The commentary profiles the need to:
- increase training, preparation, and sensitivity of health care professionals towards persons with intellectual disabilities
- create less dependency on pediatricians who provide care to patients with ID long after the transition to adult medical services should have occurred, and
- require that curricula (currently there are no requirements) for US medical schools incorporate teaching competency in the provision of lifespan care to persons with intellectual disabilities.
Dr. Perkins works within the Florida Center for Inclusive Communities, a University Center for Excellence in Developmental Disabilities, one of 67 federally funded centers that facilitate the flow of disability-related information between communities and universities. FCIC is currently developing research, training, and dissemination projects to address the needs of older adults, their family caregivers, and to better prepare healthcare professionals to provide appropriate care to persons with intellectual and developmental disabilities.

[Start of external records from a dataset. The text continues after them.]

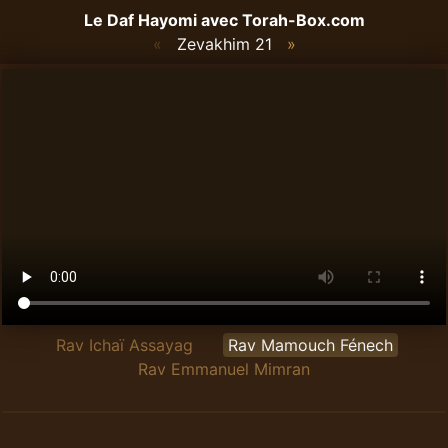
Le Daf Hayomi avec
Torah-Box.com
«
Zevakhim 21
»
Rav Ichaï Assayag
Rav Mamouch Fénech
Rav Emmanuel Mimran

Dr. Perkins and the FCIC are currently collaborating with Dr. Kira Swygart and Dr. Laurie Woodard (Dept. of Family Medicine, USF College of Medicine) to provide mandatory education in disability issues to all 3rd year medical students.
"We are working on ways to expand this to other students at USF who would also benefit from this knowledge," said Dr. Perkins, "however, this disability training module is a rarity. The fact remains that this type of training should be readily implemented throughout medical schools nationwide."

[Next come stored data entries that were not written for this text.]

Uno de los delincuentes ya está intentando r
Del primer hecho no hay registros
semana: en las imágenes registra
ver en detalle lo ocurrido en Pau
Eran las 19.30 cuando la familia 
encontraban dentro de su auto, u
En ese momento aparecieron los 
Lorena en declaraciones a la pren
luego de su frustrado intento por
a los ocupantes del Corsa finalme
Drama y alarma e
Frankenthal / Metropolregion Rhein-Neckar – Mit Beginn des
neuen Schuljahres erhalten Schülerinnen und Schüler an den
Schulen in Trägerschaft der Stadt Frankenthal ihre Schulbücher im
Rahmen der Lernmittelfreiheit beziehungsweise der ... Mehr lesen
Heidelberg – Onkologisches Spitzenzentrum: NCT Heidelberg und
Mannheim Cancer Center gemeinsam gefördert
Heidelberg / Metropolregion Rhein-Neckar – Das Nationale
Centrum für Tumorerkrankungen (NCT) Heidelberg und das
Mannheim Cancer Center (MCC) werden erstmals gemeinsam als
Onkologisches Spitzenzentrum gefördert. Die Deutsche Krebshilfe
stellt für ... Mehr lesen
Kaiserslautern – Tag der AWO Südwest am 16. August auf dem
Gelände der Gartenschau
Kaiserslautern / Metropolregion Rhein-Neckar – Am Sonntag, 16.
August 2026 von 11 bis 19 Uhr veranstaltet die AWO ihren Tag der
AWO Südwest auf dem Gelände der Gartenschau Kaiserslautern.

Whether concentrating her efforts on projects within the FCIC or writing articles for publication, Dr. Perkins' focus remains the same.

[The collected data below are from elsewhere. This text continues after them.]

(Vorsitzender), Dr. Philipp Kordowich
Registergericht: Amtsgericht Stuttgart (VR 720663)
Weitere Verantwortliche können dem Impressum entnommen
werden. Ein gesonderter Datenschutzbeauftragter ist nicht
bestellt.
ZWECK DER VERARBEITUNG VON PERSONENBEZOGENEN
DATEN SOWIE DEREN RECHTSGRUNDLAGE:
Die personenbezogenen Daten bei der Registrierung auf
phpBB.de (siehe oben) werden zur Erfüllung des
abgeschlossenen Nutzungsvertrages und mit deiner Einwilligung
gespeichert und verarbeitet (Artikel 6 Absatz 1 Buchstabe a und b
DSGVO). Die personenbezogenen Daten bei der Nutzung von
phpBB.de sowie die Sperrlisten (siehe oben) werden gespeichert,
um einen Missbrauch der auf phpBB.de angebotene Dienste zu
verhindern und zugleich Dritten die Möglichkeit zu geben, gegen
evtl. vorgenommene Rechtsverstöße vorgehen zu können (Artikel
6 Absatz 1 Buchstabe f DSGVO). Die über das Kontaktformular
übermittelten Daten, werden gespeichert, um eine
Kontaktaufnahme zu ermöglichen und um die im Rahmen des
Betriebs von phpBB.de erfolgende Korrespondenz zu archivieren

"As we emphasize in our JAMA Commentary, our greatest concern is that the rapidly expanding population of older adults with intellectual disabilities should no longer be forgotten or ignored," she concluded.
About the authors:
Dr. Elizabeth Perkins is a Research Assistant Professor and Health Coordinator for the Florida Center for Inclusive Communities/UCEDD. She has a PhD in Aging Studies and a BA in Psychology, both from USF. Dr. Perkins is also an RNMH, a registered nurse from Great Britain, trained specifically in the field of intellectual and developmental disabilities. She is the President of the Gerontology Division of the American Association on Intellectual and Developmental Disabilities, and is Chair of AAIDD's National Task Force on Aging and End of Life Issues. Dr. Perkins has published in numerous peer-reviewed journals, and is a co-author of the 5th edition of the textbook "Physical Changes and Aging: A Guide for the Helping Professions", along with Drs. Sue Saxon and Mary Jean Etten.
Dr. Julie Moran is a Staff Geriatrician in the Division of Gerontology at Beth Israel Deaconess Medical Center (BIDMC) and an Instructor of Medicine at Harvard Medical School. She graduated with her doctorate in Osteopathic Medicine (DO) from the School of Osteopathic Medicine, at the University of Medicine and Dentistry of New Jersey. After her residency in Primary Care Internal Medicine at the University of Connecticut, she completed a two year fellowship in Geriatric Medicine at Harvard Medical School/Beth Israel Deaconess Medical Center in Boston, MA. She is thefounder (in 2006) and Director of the Aging and Developmental Disabilities Clinic at BIDMC Senior Health, a busy consultative practice that serves the needs of older adults with intellectual and developmental disabilities.
The Department of Child and Family Studies (CFS) at the USF College of Behavioral & Community Sciences is committed to improving the well-being of individuals, children, and families within communities across the country through promoting respect, inclusion, development, achievement, mental health, and an optimum quality of life.